Robert: Ugh. You see what this ho does to me, Ned? I can't stand her. Still, I shouldn't have hit her. Beating women is wrong.

Ned: I think with her we can make an exception.

Robert: Hahaha, damn right. Fist bump, bro! And make it explode!

They do so. 

Ned: Now, Robert. There is something I must talk to you about. And it's good that Cersei is gone. This is very, very important. It's why I was at the brothel to see your daughter. I've been doing some investigation and I've learned that--

Robert: --UGH... Talking, talking, talking! So boring! All I've heard is talking. Let's talk later, Ned. I was just on my way out of Kings Landing to go hunting. We can wait to talk until when I get back from the hunt. 

Ned: Uhm... but you're here right now. I don't see why you can't just let me finish my sentence about this super important thing I need to tell you. 

Robert: ENOUGH, Ned! Whatever it is you want to talk to me about, we can talk about when I'm back from this perfectly safe hunting trip that I'm going to go on, surrounded by dozens upon dozens of Lannisters. 

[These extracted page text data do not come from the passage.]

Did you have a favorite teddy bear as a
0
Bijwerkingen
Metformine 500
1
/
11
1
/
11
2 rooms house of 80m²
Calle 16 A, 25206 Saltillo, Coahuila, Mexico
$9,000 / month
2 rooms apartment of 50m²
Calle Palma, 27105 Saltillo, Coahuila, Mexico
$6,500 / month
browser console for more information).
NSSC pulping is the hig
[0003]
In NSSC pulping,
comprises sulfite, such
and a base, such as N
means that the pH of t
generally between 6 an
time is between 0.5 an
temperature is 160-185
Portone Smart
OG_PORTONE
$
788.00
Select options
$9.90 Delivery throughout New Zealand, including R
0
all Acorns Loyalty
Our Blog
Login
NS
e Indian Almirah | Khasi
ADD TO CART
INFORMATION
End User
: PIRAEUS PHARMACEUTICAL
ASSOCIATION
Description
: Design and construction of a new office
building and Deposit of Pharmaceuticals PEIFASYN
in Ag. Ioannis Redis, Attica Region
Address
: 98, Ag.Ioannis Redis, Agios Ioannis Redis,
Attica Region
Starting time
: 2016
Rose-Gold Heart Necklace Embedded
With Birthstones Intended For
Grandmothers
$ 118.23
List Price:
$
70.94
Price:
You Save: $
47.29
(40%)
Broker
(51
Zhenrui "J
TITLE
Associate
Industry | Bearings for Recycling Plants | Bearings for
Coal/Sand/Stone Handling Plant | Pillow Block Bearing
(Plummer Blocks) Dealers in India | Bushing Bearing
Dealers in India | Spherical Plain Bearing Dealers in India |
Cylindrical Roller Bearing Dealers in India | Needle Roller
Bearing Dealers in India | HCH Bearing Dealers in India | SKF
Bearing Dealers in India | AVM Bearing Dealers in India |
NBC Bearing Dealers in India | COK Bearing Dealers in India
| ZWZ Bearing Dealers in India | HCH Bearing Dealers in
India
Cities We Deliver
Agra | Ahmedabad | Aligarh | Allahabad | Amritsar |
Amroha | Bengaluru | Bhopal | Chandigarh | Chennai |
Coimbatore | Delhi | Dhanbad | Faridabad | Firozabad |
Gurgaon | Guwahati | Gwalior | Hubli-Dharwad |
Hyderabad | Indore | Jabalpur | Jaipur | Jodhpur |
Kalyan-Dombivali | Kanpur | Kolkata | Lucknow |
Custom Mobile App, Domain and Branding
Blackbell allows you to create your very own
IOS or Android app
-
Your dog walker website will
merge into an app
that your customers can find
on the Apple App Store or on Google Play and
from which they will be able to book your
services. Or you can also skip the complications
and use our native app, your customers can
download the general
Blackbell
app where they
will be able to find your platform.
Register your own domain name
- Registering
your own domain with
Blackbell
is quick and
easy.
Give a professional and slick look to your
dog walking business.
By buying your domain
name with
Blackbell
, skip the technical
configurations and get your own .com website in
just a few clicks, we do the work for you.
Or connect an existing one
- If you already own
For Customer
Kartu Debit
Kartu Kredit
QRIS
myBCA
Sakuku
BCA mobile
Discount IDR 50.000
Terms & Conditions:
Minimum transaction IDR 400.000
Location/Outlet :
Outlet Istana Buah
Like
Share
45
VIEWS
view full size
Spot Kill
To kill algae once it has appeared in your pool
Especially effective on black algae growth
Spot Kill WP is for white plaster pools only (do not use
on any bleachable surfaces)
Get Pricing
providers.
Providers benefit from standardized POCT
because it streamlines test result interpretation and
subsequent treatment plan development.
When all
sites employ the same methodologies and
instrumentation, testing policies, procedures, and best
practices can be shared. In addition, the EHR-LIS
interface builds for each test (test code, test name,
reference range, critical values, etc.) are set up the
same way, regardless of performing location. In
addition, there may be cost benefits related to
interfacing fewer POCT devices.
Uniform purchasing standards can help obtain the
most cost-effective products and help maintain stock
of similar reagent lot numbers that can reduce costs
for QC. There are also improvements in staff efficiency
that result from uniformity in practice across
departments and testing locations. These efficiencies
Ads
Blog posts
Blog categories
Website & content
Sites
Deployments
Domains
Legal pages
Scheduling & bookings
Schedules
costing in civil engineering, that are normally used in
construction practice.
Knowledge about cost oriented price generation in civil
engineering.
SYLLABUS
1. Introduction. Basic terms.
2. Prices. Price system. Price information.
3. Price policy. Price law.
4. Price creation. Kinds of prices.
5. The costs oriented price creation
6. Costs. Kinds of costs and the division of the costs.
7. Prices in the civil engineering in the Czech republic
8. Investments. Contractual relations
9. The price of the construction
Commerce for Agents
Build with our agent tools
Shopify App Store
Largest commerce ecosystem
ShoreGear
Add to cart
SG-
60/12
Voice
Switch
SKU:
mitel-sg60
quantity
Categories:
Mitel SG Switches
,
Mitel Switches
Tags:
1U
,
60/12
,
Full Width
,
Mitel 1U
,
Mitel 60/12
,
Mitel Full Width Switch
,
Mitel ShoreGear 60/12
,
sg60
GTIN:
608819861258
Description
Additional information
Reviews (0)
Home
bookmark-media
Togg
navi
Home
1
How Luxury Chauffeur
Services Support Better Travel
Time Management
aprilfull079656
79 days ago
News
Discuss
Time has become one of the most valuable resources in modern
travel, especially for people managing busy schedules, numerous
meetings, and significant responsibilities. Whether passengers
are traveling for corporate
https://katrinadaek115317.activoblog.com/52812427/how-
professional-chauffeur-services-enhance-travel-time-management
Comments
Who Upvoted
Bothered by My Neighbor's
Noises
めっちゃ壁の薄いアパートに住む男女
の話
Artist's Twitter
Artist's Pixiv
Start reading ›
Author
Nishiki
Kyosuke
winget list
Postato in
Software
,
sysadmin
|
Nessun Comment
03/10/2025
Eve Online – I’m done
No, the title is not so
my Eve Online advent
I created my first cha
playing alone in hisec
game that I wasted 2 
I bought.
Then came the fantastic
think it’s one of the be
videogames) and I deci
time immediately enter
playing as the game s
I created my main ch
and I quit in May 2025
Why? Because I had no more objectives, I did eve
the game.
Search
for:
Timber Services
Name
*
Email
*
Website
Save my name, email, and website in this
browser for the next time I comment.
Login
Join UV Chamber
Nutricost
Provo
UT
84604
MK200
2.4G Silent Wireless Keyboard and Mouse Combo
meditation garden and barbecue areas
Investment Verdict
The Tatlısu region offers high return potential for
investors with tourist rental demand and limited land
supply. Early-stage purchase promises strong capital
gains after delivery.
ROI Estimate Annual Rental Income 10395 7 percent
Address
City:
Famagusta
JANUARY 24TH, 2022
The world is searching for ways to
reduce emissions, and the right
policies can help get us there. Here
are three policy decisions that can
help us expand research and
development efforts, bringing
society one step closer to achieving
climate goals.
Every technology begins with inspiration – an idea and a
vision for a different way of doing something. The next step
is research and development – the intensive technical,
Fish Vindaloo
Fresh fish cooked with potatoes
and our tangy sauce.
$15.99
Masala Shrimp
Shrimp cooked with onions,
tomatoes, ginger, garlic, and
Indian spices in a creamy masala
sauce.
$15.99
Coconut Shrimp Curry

Ned: I won't even be here when you're back. Remember I resigned as the Hand of the King? By the time you're back from hunting I'll be on the Kingsroad going home to Winterfell. 

Robert: Yeaaaahhhhh... about that...

Robert takes out the Hand of the King badge and throws it back on Ned's lap. 

Robert: You are the Hand of the King and I forbid you to leave, by order of myself... the King.

Ned: Why would you want me as your Hand if you won't even listen to my advice? 

Robert: Someone had to run the Kingdom when I'm out. And I swear to the gods, if you take that thing off again I will pin it on Jaime Lannister. 

Ned: Fair enough. Can you help hand me my little book there though, Robert? And the pen. I can't reach that stuff with my broken leg.

Robert goes over and picks up Ned's CSI Notebook and pen, which had been left on a nearby table. He hands them over, while looking confused. Ned turns to the very last page of the book and begins writing.

Ned: On this last page I leave notes to myself about very important future conversations that will definitely happen FOR SURE. So far there is only one bullet, which reads "Talk to Jon Snow about true identity of his mother," which I promised him that I'd do when I saw him again. Right under it I am now writing bullet two, which reads "Talk with King Robert about my investigations after he gets back safe and alive from hunting trip."